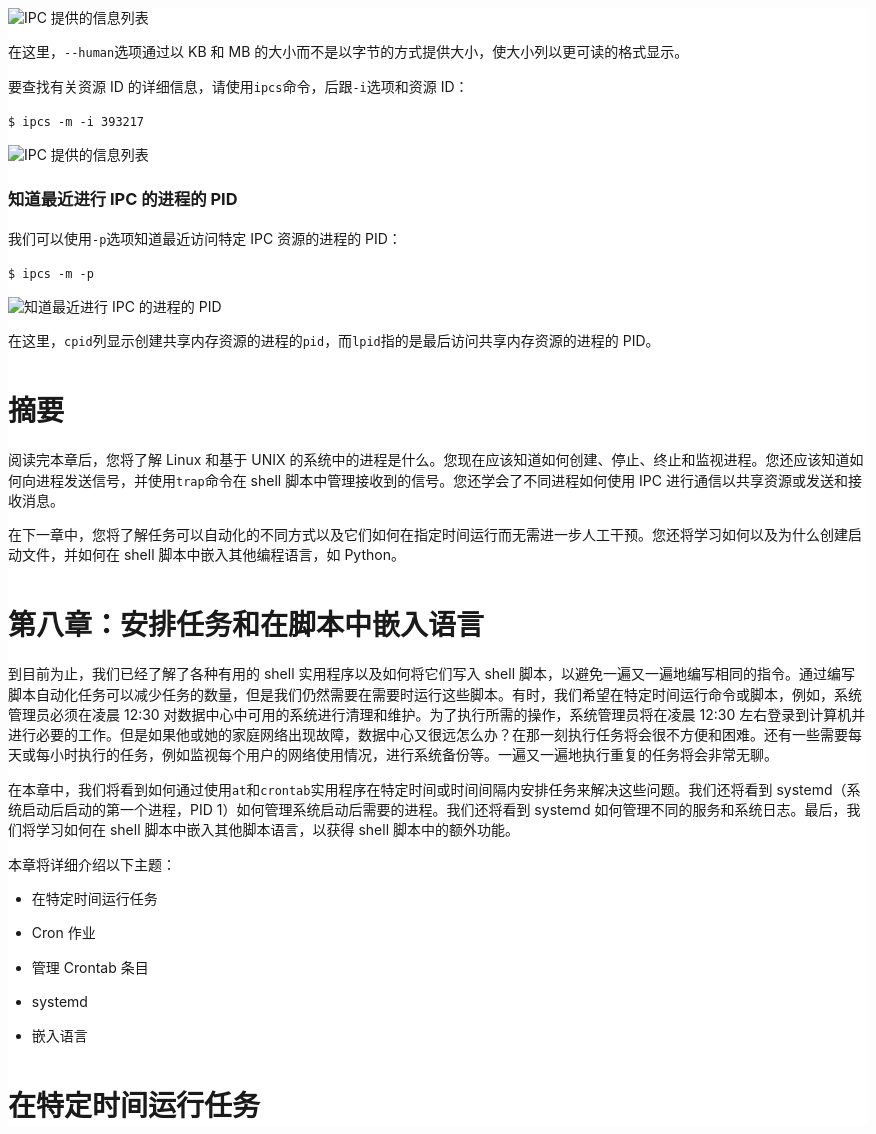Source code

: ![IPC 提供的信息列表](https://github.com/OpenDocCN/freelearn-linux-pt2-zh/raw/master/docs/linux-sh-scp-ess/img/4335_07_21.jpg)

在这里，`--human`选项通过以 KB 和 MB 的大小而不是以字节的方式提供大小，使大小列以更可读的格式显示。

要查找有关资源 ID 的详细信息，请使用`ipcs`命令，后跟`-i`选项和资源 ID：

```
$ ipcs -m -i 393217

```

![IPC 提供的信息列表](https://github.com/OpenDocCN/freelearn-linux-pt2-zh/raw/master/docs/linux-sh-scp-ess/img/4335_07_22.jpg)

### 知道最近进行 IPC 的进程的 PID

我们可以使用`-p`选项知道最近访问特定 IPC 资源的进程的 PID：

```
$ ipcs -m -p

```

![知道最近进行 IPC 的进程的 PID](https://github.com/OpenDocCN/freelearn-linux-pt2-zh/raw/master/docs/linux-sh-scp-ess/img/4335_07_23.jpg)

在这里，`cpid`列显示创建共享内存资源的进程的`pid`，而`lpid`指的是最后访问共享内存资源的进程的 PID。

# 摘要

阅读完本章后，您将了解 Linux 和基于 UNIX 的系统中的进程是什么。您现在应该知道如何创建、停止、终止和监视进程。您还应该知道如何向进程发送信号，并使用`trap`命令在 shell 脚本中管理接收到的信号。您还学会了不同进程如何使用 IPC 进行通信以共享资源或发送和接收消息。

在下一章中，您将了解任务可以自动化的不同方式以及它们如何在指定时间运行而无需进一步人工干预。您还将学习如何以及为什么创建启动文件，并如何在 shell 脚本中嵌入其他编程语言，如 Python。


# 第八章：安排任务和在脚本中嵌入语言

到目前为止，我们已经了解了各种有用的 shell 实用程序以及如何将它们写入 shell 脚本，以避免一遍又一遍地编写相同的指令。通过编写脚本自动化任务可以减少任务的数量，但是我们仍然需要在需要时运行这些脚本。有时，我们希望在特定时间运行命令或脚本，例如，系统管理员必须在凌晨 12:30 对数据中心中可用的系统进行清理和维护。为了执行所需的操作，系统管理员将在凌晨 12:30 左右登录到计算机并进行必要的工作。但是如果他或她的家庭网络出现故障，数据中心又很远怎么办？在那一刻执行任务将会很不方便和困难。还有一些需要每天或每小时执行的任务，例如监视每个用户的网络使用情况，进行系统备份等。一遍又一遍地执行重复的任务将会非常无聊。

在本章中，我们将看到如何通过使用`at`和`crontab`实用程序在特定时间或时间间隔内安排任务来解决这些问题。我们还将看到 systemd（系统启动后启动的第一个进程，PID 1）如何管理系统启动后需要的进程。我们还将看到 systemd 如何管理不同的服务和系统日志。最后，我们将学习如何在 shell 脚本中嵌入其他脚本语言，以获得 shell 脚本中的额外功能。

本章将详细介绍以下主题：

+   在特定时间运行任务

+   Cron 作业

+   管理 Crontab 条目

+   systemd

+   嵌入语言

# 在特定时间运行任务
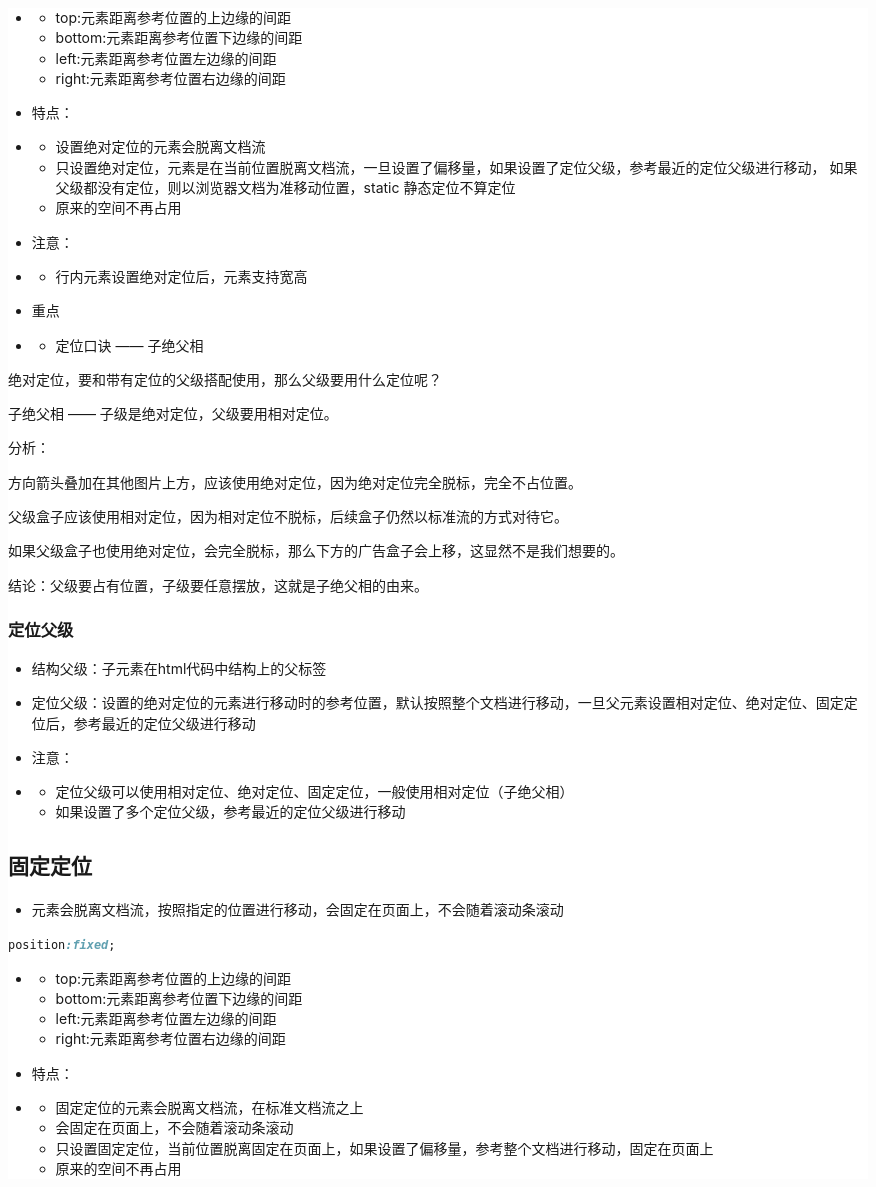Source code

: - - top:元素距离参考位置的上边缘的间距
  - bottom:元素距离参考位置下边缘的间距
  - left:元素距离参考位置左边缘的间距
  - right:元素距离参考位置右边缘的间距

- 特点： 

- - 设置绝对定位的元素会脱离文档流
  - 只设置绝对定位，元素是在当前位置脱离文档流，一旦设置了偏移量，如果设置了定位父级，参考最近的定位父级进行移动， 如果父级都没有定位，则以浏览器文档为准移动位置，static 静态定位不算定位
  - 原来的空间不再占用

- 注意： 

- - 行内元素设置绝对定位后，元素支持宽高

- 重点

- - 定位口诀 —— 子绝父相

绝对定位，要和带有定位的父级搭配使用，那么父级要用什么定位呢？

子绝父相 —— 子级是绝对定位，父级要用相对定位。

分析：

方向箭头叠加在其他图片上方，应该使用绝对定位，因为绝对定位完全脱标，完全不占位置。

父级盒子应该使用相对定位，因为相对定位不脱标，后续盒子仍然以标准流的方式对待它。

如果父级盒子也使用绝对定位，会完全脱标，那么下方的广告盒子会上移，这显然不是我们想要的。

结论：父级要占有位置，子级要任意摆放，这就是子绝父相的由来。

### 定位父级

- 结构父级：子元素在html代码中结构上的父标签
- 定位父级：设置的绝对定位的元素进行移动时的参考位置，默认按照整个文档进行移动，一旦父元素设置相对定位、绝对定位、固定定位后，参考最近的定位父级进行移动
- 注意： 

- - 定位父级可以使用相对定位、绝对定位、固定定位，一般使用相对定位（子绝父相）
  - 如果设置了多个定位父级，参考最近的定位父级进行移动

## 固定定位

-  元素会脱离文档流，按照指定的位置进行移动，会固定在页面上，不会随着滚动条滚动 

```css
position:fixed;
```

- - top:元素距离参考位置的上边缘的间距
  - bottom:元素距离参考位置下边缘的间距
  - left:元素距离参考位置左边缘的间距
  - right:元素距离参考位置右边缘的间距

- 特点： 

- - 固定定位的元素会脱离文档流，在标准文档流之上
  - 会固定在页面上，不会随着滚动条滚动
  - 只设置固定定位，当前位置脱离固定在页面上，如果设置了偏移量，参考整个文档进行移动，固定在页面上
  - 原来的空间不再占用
======
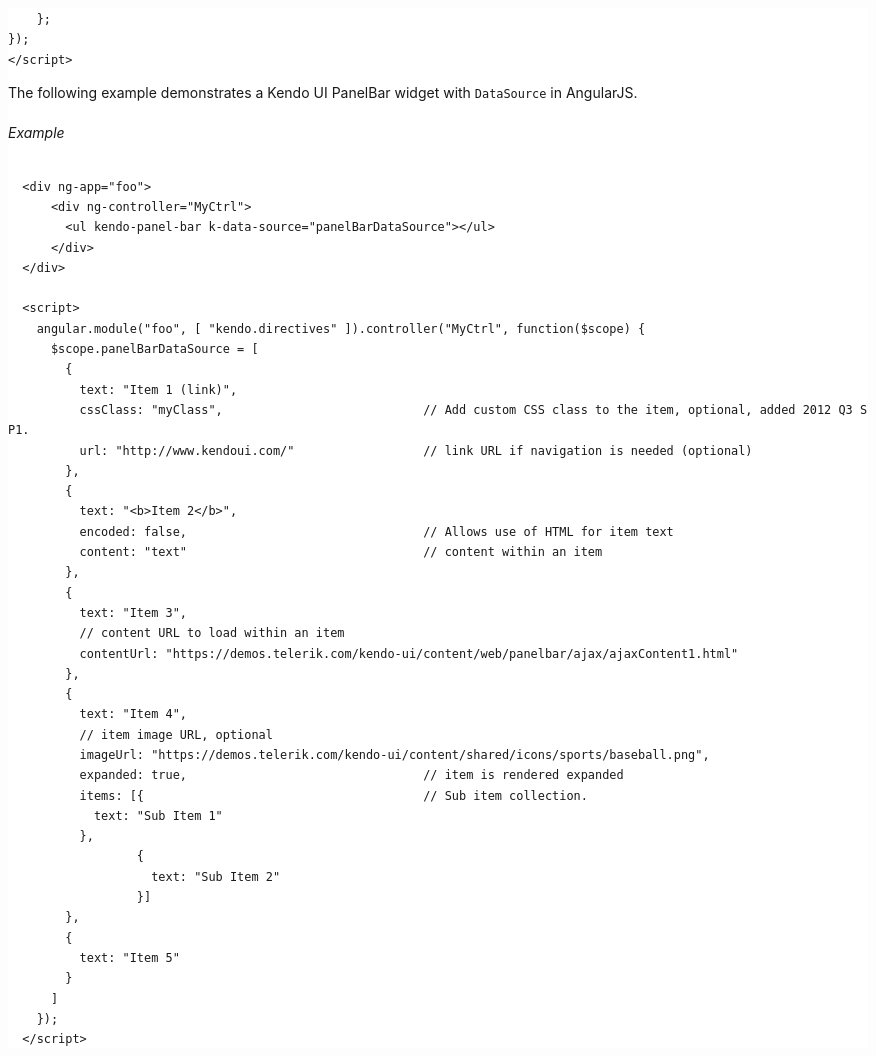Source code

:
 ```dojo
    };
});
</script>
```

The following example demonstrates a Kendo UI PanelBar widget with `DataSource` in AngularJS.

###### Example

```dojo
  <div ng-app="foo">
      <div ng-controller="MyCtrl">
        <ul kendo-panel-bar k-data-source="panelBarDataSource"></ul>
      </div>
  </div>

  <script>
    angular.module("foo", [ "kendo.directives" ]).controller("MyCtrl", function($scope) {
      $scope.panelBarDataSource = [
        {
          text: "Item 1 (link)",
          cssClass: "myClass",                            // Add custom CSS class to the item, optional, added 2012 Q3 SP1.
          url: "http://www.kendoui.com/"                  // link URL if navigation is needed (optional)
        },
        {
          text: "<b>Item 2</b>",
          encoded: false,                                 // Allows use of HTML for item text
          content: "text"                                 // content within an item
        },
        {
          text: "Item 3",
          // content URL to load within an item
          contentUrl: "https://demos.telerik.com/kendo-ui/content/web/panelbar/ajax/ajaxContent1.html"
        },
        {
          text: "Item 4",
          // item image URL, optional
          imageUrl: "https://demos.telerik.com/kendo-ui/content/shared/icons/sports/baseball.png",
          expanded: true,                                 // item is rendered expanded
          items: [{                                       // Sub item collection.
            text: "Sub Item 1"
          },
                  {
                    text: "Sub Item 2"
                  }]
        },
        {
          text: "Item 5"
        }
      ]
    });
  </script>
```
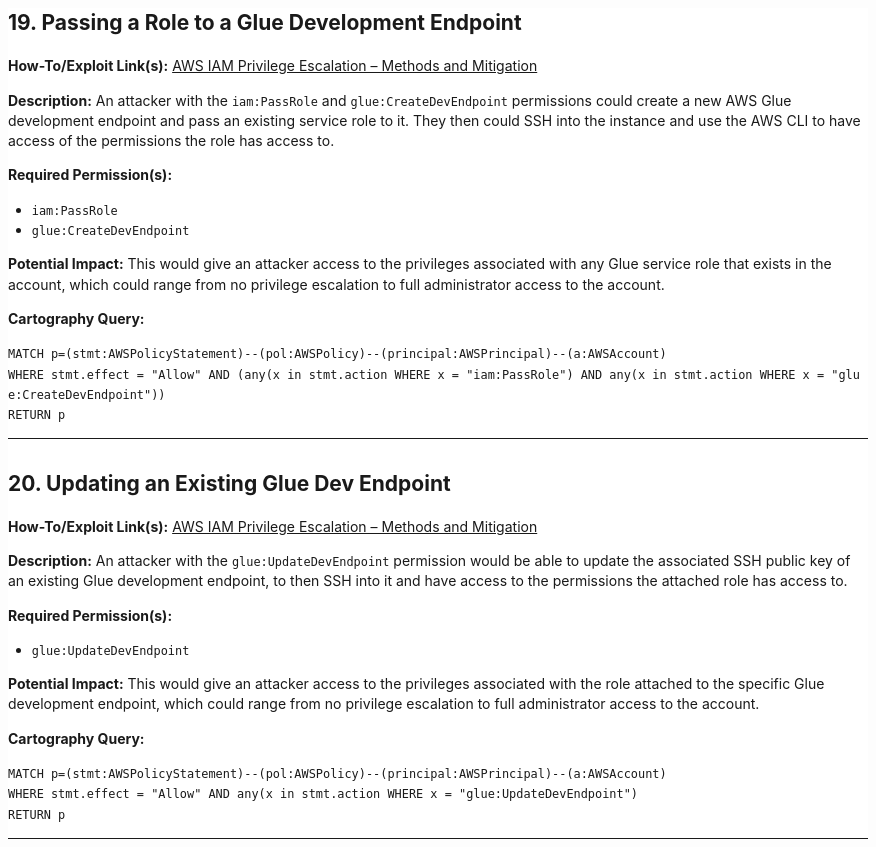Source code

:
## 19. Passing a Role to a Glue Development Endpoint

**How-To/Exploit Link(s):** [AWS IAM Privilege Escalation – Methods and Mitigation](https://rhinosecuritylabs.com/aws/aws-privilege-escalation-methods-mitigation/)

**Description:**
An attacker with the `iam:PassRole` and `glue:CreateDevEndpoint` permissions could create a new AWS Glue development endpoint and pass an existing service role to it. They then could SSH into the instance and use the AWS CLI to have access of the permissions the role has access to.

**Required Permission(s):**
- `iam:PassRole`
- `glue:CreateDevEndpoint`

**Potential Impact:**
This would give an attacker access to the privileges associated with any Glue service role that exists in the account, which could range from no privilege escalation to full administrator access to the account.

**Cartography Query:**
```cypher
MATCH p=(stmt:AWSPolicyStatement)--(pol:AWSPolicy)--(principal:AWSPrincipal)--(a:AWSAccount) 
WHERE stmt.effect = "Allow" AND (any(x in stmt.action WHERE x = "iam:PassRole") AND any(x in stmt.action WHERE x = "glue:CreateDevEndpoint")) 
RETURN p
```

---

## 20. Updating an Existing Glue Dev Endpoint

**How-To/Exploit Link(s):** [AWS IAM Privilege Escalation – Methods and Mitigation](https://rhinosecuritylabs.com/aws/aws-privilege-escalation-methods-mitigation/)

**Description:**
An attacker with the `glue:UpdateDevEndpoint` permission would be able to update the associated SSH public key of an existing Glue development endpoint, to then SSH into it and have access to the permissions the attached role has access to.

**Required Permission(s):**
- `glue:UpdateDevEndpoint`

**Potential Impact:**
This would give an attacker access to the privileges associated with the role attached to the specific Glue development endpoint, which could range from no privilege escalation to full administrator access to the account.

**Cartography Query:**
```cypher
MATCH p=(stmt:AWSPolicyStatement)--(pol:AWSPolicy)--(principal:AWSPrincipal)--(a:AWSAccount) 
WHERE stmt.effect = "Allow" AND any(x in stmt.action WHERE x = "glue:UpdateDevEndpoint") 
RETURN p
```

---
======
Your answer should be each line from the entries that includes the string "controller".

      <div ng-controller="MyCtrl">
    angular.module("foo", [ "kendo.directives" ]).controller("MyCtrl", function($scope) {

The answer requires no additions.